* [Exercise details]:
Below are the records. Retype exactly the lines between the lines holding "right elbow: (132, 129)" and "right ear: (809, 591)", inclusive.

[[ Record extracts, beginning ]]

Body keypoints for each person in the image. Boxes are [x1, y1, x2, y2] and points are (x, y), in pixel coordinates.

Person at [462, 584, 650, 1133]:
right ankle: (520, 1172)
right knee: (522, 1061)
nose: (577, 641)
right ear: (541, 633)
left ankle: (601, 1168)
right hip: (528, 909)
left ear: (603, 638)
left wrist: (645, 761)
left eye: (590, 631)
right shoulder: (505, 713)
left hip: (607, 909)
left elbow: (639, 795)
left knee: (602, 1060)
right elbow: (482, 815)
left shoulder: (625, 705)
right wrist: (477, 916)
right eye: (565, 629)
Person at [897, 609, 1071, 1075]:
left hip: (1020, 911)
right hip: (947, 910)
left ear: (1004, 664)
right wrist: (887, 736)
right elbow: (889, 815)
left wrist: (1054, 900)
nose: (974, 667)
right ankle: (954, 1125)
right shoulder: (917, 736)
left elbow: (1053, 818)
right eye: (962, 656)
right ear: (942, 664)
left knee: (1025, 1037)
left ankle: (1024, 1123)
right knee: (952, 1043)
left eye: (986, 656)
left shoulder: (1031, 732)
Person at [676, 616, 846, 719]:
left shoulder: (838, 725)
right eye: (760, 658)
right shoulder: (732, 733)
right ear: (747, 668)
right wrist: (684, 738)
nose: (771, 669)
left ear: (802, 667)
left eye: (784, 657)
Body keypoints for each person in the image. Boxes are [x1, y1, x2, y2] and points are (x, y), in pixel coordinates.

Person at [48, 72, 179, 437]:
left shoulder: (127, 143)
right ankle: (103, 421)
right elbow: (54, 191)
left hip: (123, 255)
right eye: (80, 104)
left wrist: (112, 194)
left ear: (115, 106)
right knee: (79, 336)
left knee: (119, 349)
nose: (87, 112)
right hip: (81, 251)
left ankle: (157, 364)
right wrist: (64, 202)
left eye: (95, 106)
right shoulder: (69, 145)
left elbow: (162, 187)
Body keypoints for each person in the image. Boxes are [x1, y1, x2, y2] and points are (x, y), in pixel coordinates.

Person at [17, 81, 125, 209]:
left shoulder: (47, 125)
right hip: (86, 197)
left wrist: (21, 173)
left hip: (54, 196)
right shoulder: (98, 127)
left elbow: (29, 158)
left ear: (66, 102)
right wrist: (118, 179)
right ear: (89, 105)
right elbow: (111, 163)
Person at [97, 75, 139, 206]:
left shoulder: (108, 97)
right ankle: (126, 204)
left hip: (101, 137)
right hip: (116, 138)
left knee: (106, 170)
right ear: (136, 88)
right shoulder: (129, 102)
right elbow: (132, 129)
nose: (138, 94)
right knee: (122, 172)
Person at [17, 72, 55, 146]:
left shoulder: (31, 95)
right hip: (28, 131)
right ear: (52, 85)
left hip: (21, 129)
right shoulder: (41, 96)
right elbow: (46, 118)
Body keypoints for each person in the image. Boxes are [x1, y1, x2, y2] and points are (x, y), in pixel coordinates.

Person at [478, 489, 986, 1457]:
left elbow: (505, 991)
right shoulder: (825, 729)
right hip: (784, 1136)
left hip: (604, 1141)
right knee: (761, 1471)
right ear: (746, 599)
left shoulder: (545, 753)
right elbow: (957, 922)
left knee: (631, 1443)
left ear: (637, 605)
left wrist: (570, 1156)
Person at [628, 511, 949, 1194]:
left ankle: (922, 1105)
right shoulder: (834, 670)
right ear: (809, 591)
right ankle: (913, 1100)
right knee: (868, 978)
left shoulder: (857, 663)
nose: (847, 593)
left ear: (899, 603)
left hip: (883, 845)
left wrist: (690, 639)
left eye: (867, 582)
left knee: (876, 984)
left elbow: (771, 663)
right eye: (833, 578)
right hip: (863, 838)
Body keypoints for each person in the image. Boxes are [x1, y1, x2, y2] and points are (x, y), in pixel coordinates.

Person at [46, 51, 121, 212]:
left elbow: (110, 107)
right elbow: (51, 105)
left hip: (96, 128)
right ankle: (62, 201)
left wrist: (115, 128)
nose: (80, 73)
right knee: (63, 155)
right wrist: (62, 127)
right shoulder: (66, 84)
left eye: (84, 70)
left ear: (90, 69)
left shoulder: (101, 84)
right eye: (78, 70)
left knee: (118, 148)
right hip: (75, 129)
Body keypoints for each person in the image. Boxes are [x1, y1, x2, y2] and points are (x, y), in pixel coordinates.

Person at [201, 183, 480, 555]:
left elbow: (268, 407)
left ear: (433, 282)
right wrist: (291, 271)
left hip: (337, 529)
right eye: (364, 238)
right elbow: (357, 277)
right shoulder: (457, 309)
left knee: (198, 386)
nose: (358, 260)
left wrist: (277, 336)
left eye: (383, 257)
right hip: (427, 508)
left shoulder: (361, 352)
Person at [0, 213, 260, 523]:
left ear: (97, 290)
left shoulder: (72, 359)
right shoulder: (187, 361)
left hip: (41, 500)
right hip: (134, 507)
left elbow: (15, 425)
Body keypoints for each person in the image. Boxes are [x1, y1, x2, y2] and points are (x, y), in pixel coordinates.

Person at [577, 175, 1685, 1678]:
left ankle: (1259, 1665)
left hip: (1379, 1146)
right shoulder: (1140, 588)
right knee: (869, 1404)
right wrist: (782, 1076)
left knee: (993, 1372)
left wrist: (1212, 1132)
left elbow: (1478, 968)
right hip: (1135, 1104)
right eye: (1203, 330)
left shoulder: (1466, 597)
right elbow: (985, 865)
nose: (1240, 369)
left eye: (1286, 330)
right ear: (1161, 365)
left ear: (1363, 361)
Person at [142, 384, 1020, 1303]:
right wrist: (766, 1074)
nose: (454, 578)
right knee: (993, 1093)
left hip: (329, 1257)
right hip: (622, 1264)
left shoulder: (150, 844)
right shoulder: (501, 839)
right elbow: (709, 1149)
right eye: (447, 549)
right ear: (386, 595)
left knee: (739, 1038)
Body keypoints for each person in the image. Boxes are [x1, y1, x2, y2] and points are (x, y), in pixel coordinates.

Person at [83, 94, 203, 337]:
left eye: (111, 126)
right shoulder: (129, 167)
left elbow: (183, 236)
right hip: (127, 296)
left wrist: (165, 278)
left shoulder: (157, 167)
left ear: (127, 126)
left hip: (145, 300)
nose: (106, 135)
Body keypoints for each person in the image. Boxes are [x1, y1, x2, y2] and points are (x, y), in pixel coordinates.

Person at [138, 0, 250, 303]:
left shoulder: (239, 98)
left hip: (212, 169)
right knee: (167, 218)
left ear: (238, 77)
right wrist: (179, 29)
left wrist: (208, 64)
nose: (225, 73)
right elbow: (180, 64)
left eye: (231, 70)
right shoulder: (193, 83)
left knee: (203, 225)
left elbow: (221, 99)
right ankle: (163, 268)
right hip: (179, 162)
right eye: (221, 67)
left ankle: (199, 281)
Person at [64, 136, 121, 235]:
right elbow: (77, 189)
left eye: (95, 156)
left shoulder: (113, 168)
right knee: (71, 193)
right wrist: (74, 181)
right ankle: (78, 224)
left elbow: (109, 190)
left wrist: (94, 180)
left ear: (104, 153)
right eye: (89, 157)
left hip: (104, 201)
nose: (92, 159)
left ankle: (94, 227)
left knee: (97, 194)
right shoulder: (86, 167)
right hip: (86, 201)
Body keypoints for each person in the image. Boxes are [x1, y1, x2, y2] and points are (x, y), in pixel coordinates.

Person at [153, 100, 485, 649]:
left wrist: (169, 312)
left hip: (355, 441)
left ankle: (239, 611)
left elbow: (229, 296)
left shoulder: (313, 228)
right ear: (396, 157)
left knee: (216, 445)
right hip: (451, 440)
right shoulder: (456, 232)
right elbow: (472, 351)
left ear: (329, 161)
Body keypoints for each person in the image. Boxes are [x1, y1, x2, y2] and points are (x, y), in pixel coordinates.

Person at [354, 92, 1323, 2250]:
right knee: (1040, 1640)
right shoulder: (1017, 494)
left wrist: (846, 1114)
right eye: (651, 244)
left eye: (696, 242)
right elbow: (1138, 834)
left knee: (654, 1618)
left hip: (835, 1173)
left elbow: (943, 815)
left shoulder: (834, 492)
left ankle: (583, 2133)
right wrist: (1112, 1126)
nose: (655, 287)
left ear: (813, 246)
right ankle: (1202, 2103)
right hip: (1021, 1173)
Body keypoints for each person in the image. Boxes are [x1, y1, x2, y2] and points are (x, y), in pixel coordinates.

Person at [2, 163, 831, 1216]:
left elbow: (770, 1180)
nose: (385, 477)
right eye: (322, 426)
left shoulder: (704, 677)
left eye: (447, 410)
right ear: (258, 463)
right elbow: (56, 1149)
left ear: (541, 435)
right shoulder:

[[ Record extracts, end ]]

* [Solved problem]:
right elbow: (132, 129)
nose: (138, 94)
right knee: (122, 172)
Person at [17, 72, 55, 146]:
left shoulder: (31, 95)
right hip: (28, 131)
right ear: (52, 85)
left hip: (21, 129)
right shoulder: (41, 96)
right elbow: (46, 118)
Body keypoints for each person in the image. Boxes are [x1, y1, x2, y2] and points are (x, y), in pixel coordinates.

Person at [478, 489, 986, 1457]:
left elbow: (505, 991)
right shoulder: (825, 729)
right hip: (784, 1136)
left hip: (604, 1141)
right knee: (761, 1471)
right ear: (746, 599)
left shoulder: (545, 753)
right elbow: (957, 922)
left knee: (631, 1443)
left ear: (637, 605)
left wrist: (570, 1156)
Person at [628, 511, 949, 1194]:
left ankle: (922, 1105)
right shoulder: (834, 670)
right ear: (809, 591)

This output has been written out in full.